4.8 KiB
iconia: A Service Gateway
The key words "MUST", "MUST NOT", "REQUIRED", "SHALL", "SHALL NOT", "SHOULD", "SHOULD NOT", "RECOMMENDED", "MAY", and "OPTIONAL" in this document are to be interpreted as described in RFC 2119.
Abstract
Operating TCP services in production environments can be a troublesome thing in practice. At smaller scales it is easy to have a single server terminating a single service. Once that scales however, that gets more and more difficult as the complexity of the setup increases.
We need a better option.
Iconia is a service gateway that integrates into Caddy to allow for a better experience operating complicated applications at scale. The ultimate goal of Iconia is to allow services to not require a direct TCP line-of-fire from the load balancer to the backend services. Instead the Iconia agent would connect to the load balancer and redirect traffic to the backend, much like it would in service meshes like Envoy or Istio.
Name Origin
The name of Iconia is a reference to the Iconian gateway from the Star Trek franchise. It is a gateway that allows for instant travel to distant points in the galaxy in ways that bypass shields and other forms of security. The name is used here because Iconia is a gateway to distant services that bypasses NAT and other ways that ports get blocked.
Components
Iconia is made up of several components:
- Caddy as the ingress/TLS terminating component
- The Iconia agent running alongside the application being exposed to the world
- The application being exposed via Iconia
Caddy Plugin
The Caddy plugin for Iconia MUST perform the following operations:
- Gather metrics about the performance of each backend:
- Roundtrip time
- Time to first byte
- Number of connections
- Time it takes to do healthchecks
- A healthcheck metric defined by the backend application
- Gather metrics:
- Number of connected backends
- Number of authentication failures
- Have some method to intelligently select backends based on the following
criteria:
- Load of the backend service instance in question
- Client remote IP address and port number
- Backend health status (IE: it MUST NOT route to backends that are marked as unhealthy)

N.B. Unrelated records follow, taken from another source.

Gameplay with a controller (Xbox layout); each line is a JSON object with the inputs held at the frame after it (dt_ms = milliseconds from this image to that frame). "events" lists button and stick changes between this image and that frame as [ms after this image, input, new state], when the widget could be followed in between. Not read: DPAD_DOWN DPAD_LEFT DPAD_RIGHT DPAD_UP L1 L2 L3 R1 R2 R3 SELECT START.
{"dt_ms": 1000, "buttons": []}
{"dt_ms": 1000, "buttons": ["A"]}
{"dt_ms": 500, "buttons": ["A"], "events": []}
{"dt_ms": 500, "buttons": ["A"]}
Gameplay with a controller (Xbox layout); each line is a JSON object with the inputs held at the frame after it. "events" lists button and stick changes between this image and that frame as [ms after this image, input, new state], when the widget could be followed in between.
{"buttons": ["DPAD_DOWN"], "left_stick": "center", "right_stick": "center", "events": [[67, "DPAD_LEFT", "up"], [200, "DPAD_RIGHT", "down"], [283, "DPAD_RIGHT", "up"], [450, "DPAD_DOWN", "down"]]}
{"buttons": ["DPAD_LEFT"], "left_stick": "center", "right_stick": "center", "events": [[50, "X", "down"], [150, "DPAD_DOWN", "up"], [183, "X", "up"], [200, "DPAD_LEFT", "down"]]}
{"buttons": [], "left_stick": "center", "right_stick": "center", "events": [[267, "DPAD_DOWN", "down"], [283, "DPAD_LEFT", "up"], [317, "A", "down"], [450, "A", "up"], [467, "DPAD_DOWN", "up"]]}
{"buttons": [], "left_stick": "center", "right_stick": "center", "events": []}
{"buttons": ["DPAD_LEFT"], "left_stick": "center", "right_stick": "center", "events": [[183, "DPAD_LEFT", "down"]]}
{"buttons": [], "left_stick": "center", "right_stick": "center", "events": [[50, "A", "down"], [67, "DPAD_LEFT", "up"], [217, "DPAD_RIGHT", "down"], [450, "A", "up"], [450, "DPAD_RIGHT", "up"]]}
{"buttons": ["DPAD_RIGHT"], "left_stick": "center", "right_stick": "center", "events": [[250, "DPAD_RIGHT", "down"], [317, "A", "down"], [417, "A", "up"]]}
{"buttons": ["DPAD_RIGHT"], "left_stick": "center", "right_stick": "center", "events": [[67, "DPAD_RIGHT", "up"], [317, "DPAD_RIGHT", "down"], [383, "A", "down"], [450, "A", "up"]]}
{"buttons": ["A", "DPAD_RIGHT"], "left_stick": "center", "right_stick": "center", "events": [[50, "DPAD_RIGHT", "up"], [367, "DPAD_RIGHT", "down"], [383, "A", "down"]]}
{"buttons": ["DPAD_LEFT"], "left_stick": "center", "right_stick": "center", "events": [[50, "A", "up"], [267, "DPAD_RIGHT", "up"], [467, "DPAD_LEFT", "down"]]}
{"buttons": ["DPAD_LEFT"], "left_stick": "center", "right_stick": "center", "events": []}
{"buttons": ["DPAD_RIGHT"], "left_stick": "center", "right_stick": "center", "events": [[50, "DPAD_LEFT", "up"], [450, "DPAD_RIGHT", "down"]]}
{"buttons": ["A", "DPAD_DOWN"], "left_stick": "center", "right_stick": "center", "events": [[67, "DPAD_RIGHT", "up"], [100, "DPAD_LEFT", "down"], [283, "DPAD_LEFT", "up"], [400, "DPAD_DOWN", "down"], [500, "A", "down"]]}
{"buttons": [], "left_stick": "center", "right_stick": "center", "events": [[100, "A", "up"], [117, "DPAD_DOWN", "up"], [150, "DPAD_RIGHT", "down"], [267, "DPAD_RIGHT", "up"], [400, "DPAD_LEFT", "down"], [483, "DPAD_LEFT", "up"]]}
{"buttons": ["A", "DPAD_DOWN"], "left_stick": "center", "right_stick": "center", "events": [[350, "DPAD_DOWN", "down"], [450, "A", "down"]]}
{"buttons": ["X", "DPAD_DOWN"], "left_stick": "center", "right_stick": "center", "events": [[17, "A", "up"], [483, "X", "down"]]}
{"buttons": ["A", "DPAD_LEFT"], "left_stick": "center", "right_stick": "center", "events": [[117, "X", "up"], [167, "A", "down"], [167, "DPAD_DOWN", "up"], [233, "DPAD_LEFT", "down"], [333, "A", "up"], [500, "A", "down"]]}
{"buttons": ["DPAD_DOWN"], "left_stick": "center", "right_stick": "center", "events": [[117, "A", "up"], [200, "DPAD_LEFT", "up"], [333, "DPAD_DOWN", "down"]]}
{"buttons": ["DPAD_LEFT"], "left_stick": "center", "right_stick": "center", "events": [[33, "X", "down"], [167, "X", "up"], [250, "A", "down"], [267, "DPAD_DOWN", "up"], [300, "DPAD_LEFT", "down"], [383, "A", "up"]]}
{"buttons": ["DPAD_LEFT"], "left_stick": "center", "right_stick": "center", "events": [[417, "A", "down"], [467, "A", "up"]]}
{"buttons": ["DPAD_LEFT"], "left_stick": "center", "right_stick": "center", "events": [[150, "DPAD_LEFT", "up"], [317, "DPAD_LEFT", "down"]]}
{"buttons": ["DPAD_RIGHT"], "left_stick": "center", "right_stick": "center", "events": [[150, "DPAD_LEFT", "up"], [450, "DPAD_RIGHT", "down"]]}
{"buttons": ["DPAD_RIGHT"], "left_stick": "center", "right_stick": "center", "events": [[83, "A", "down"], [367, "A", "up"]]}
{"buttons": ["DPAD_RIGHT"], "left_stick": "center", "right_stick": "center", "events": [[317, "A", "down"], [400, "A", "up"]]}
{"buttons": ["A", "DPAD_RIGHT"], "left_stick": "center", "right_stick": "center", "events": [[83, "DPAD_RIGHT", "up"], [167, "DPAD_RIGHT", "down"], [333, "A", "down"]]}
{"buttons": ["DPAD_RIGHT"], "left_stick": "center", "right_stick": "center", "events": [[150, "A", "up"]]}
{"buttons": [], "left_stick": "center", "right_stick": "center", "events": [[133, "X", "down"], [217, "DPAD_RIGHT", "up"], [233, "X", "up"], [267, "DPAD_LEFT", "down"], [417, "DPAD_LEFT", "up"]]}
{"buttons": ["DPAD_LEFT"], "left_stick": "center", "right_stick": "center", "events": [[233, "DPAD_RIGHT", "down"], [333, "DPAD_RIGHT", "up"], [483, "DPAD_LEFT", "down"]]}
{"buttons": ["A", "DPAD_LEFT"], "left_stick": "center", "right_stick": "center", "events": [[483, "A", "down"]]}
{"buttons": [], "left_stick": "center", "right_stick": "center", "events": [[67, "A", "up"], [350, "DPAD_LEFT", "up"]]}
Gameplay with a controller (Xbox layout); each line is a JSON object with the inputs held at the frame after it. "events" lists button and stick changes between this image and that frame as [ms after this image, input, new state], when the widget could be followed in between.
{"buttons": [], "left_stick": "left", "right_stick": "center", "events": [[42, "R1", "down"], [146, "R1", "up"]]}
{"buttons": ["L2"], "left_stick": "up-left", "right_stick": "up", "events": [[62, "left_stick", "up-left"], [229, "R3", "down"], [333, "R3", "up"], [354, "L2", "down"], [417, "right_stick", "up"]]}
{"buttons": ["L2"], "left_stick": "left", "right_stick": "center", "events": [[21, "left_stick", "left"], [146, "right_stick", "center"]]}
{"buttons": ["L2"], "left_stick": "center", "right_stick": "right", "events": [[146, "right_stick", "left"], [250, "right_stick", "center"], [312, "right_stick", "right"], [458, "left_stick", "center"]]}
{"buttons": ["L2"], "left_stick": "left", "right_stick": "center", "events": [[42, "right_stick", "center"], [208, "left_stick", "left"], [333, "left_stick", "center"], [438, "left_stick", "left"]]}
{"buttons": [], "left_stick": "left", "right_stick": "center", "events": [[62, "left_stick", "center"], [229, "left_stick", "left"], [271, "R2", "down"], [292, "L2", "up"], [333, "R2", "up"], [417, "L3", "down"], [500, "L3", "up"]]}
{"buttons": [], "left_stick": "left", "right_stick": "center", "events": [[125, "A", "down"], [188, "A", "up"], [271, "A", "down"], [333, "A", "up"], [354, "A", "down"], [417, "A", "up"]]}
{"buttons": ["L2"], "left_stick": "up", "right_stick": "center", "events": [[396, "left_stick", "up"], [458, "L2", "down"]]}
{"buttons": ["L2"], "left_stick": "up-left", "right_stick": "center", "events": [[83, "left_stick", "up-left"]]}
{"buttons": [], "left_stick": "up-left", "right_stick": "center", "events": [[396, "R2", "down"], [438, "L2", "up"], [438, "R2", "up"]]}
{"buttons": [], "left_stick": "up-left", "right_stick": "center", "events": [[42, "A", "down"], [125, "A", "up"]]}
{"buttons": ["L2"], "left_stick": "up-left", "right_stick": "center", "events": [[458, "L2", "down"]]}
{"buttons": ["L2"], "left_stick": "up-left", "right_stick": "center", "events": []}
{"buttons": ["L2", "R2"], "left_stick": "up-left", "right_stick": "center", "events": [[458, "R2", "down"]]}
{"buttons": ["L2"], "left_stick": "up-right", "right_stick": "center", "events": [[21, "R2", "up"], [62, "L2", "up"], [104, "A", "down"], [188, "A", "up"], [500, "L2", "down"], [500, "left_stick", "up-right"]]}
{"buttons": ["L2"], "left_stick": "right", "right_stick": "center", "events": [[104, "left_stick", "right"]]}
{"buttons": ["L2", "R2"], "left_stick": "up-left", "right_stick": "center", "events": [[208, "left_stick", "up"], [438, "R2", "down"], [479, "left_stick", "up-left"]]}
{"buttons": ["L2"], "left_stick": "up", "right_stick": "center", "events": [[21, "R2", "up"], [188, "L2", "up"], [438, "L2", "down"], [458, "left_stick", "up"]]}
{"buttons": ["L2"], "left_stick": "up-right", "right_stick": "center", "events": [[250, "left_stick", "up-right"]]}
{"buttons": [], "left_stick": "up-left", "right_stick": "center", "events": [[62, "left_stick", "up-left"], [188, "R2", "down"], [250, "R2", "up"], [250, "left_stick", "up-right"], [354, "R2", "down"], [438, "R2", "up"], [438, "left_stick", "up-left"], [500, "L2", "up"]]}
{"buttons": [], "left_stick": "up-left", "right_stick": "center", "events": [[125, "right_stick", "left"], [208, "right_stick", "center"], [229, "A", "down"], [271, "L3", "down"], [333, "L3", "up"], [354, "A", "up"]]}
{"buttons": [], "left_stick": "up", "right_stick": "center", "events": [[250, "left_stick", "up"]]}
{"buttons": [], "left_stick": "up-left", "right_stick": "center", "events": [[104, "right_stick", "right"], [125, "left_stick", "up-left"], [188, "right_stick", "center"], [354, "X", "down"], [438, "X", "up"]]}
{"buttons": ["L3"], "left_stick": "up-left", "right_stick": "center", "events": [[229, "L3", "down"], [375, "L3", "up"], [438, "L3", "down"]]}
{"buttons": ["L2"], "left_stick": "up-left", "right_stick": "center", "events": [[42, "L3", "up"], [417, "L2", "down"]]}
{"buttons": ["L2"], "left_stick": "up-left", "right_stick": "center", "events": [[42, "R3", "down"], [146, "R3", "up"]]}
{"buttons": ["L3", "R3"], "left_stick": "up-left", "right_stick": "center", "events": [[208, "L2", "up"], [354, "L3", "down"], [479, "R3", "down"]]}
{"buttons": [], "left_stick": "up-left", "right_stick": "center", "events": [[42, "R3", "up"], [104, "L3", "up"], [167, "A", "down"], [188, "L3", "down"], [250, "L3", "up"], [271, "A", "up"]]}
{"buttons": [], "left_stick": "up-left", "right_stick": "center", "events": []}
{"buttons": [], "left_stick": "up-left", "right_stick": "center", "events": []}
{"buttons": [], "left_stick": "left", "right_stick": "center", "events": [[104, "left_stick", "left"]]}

- Expose a protocol or method for backend services to connect to the concentrator
- Expose an API for controlling Iconia operations
- List active backends
- See details about a given backend by connection ID
- Kill an arbitrary backend by connection ID
- Log messages to the standard Caddy logging sink
- Route requests and responses to and from the discovered backend efficiently
The Caddy plugin for Iconia MUST support allowing backends for multiple hosts to connect via the same TCP/UDP port.
Iconia Agent
The Iconia agent MUST perform the following operations:
- Discover/gather configuration information from the environment and filesystem
- Connect to the gateway server in a durable and fault-tolerant manner
- Authenticate to the gateway server
- Listen for incoming TCP sessions from the gateway server and route them to the backend service
- Utilize the PROXY protocol to ensure that the backend service has accurate information about client IP addresses
Backend Service
Backend services for Iconia MUST have the following properties:
- Understand the PROXY protocol to ensure that the backend service has accurate information about client IP addresses
- Expose a healthcheck route:
- On the HTTP host
iconia-healthcheck
- With the path
/health
- That MAY return
200
if everything is healthy with the bodyOK
- And also MAY return
500
if everything is NOT healthy with the body containing a site-defined error message explaining what the issue is - This healthcheck MAY include the response header
X-Iconia-Load
to send the gateway a site-defined load metric to help the gateway choose the backend with the least load
- On the HTTP host
- Accepts connections over TCP to a known port
Caveats
This will undoubtedly add a slight amount of latency to standard HTTP operations. Applications that are latency sensitive should probably avoid using this tool in favor of traditional exposure methods.
The Go HTTP/2 stack doesn't currently support connection hijacking. This will be needed in order to have the most efficient routing possible.